I created this for more than just a Make and Take group, although I'm hoping to have meetings like this if there's enough of an interest, but a place where we can get together and discuss techniques and show off recent builds. I also have many other ideas for this group, but first must have the interest and participation of others in my area.

So, if you're from the Triangle or surrounding areas of NC, I would like to invite you to join my Yahoo! group. You can visit: https://groups.yahoo.com/neo/groups/trianglehaunters/info for more information or to join.

Thanks for looking and I hope to see you there.


----------



## trishaanne

HI...my name is Pattie and for 5 or more years I hosted the NJ/PA make and take group. We were/are the longest continuously meeting group in here. My husband and I just moved to a little town in NC...we're about 2 hours east of you in a little town called Woodland. Don't bother to look it up, it's not on most maps..lol. We're between Rich Square and Murfreesboro on highway 258. We're still unpacking, and will soon be working on the house to make it into a haunt themed B&B. Not sure how much time I'd have to get out that way for a make and take but keep me posted so I can try if you get something started. The NJ/PA make and take group said they will be making a road trip down here this summer, and you are more than welcome to join us if they make it. They are QUITE an interesting bunch!


----------



## Joven76

Sounds like fun! I'll definitely keep you in the loop.


----------



## Pumpkin5

:jol:I'm from NC. Where are ya'll meeting?


----------



## Joven76

Haven't really picked out a meeting day or time yet. Just trying to get some interest in it and some discussions started and go from there. Join the Yahoo! group and tell anyone else you know about it who's a haunter. I'll update information there as well as here.

Hope to see you there.

Joven76


----------



## Joven76

Oh, and I live in Cary.


----------



## Pumpkin5

:jol:Hey there! I had tried to set up a MnT at our body shop...but everyone I could snag were way too far a way. I think I am about an hour from you guys. I know another NC haunter that lives near Charlotte, but I hate the long distance drive for other haunters. Let me know, I'd definitely want to build something and I LOVE learning.


----------



## trishaanne

I just mapquested it and I'm about 2 hours away from either location.


----------



## Jack Mac

I am definitely a newbie when it comes to haunting but would be interested in joining your group.

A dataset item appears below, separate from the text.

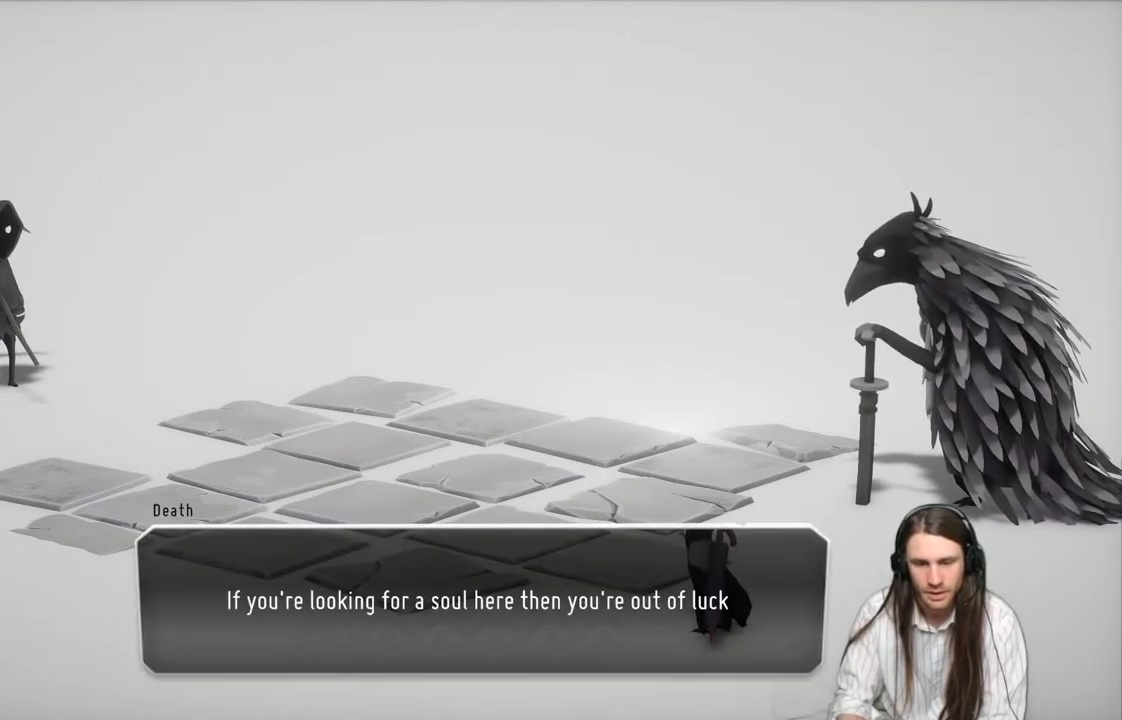
{"buttons": [], "left_stick": "center", "right_stick": "center", "events": []}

It would be great to see the first NC MnT group formed! Oh, and I am also in Cary.


----------



## Jack Mac

Our little group seems to be coming along nicely. We are up to 11 members now which is very cool!


----------



## Joiseygal

I'm glad you decided to post in the Make and Take forum Joven76. When you have a meeting post some pictures of what you guys are working on. Good Luck!  As for taking a road trip to Trishanne's house hopefully you guys will have a few meetings under your belt, so we don't scare you away! :googly:


----------



## Joven76

And thanks to all the current members for the suggestion of a Facebook group page. I do think that will be much easier to use than Yahoo! Groups. I will however keep the Yahoo page open and steer people to the Facebook one too.

In case anyone is interested, here is the Facebook group link: https://www.facebook.com/groups/711786998843719/


----------



## Jack Mac

A little update to this thread. The NC Haunters group now has 58 members! Next Saturday, May 16, we will be gathering for our second make and take of the year before we head up to MHC.


----------



## Joven76

Thanks Jack Mac. I'll try to post pictures of the last MnT later, but if you're interested in the the one coming up on the 16th, message me here or ask to join the Facebook group. FYI, this MnT will be in Liberty, NC.


----------